Il Diario di Tinton

{2001-06-20}   Day 27 – Arusha, Tanzania

Not too much sleep on the boat. Not really. At 6am we had already arrived, and since we went to bed late, we didn’t really get too much sleep. Leaving the boat was interesting: on the way out I ran into the kids that I hung out with in the VIP lounge, and they helped me out too: they offered me a cup of coffee for 50Tsh on the street by the port, then walked me to the dala-dala and paid the guy 100Tsh to go to Ubungo, where the bus station for Arusha was. At the dala-dala bus stop, a bunch of people approach me, and a cop is there too. I tell him my problem, he talks to the kids, tells me to follow him and as he goes away, he pulls with him the storm of kids trying to convince him to be elected. He is fairly quiet and at last turns around towards me, and says: “This one: follow this guy here”. So I did. And he took me straight to the ticketing office, were they were asking me for 40,000Tsh, but seemed to be happy when I gave them only 20USD. I boarded the bus, it was 7:20am, and the bus left at 9:20am, instead of 8am.

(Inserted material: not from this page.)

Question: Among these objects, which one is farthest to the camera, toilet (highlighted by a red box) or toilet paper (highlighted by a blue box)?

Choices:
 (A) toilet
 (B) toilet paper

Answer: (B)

The bus ride was pretty interesting. The most painful part was the beginning sitting for 2 hours in the bus with no air, or very little of it, and heat. But once they got going, things changed a little. It was airier. It was a very long trip though: 580km, 10hours which makes average cruise velocity 58km/h, much faster than the 33km/h of the train.

Towards the end I met Zumbezi, or something like that ( i wrote the name on my hand, so I would not forget, but then before I wrote it down for real, I had to wash my hands with dish washing detergent (in order to eat, I didn’t have soap, they didn’t, so they just gave me the dish detergent, in powder) so it was all gone), who made me get off at a big hotel, came with me, showed me where to change money, hooked my up with a campsite and a TAXI driver, then sneaked a ride with me on it.

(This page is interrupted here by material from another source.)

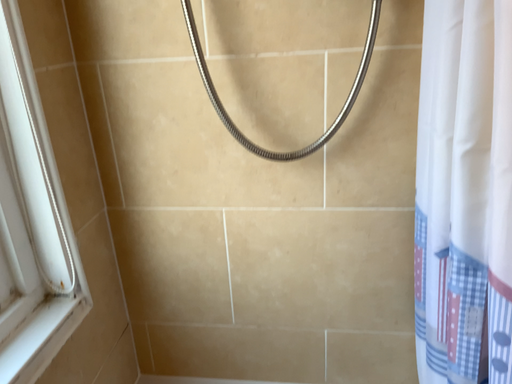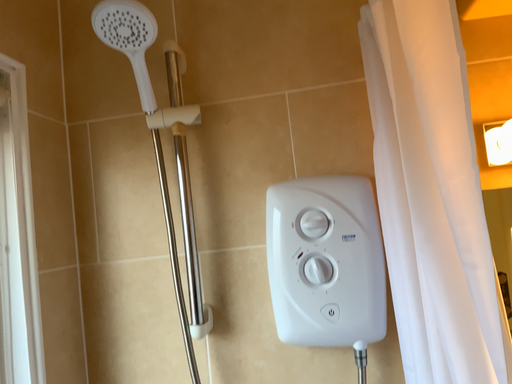
Question: How did the camera likely rotate when shooting the video?

Choices:
 (A) rotated downward
 (B) rotated upward

Answer: (B)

And that is how I got where I am now, at the Masai Camp ($3/night). Which opens a whole new Masai world. See, the Masai is a tribe here, one of the only tribes to have maintained their tradition. They are the tribe that people always talk about the one where they circumcise at the age of 12 with a knife and no pain killer, and the boy has to smile during the operation, and they do the same for the woman where they cut off the clitoris, so they don’t want to fuck as much. ‘Cuz what happened was that once the men had to go away for a big fight or hunt, they stayed away a long time, maybe about one year. And when they got back, many wives had children or were pregnant from somebody else. The wives explained that they were doing it just for sex, not to betray the husband. So as a way to stop that, they decided to remove their clitoris.

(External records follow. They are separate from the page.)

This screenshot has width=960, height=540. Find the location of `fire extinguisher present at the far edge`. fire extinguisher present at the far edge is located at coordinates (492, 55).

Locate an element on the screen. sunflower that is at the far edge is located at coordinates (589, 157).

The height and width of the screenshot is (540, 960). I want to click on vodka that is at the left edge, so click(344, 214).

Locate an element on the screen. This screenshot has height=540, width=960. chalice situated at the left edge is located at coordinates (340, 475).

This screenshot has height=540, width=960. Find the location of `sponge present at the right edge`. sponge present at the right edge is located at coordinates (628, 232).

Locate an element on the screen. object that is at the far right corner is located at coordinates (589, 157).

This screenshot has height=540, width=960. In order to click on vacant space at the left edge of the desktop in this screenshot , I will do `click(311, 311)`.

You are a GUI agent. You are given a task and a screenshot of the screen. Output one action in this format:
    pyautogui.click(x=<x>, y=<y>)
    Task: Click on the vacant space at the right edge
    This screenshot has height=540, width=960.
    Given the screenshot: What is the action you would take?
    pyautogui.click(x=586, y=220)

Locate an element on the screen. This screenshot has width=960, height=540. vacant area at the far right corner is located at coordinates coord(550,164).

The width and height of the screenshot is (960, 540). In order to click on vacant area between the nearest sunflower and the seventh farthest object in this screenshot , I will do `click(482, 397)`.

Then, also, if you are not home, and I am your friend, then I can come into your house, and if your wife is there, I can stick my dagger on the door, put my hat on it, and fuck your wife. If you come home, and see the hat, you have to wait outside, until they are done. And this same tribe lives with cattle and does not farm, but only eats meat and cheese, they dress funny and always have a stick and are very skinny,. They kind of remind me of samurai.. And they remind me too of the American “equivalent”, the Amish people, because the Masai also don’t use technology and like to move from one place to the other and have their dress code.

Then I met a couple of Canadians, who had just climbed the Kilimanjaro

Then I talked to the bartender, Adolf, and then to Joseph, a kid that was working here and sitting at the bar chatting away. then I started talking to Joseph, and it started with politics, then if finally got to Ohm’s law, for some reason as we were trying to calculate or to see how to calculate how to warm up the windshield of a car with a resistance. Then that took us it incandescent light bulbs, and Neon light, then the came back to thermodynamics discussing how you can defrost the windshield also by sing a/c instead of hot air.

Then Adolf hooked me up by asking Isaac for some grass, and Isaac, security Masai guy, gave me 5 rolls of packed stuff. which i promptly put in my hat and on my head. And that night ended pretty much like that. We then went to bed and I slept in my tent.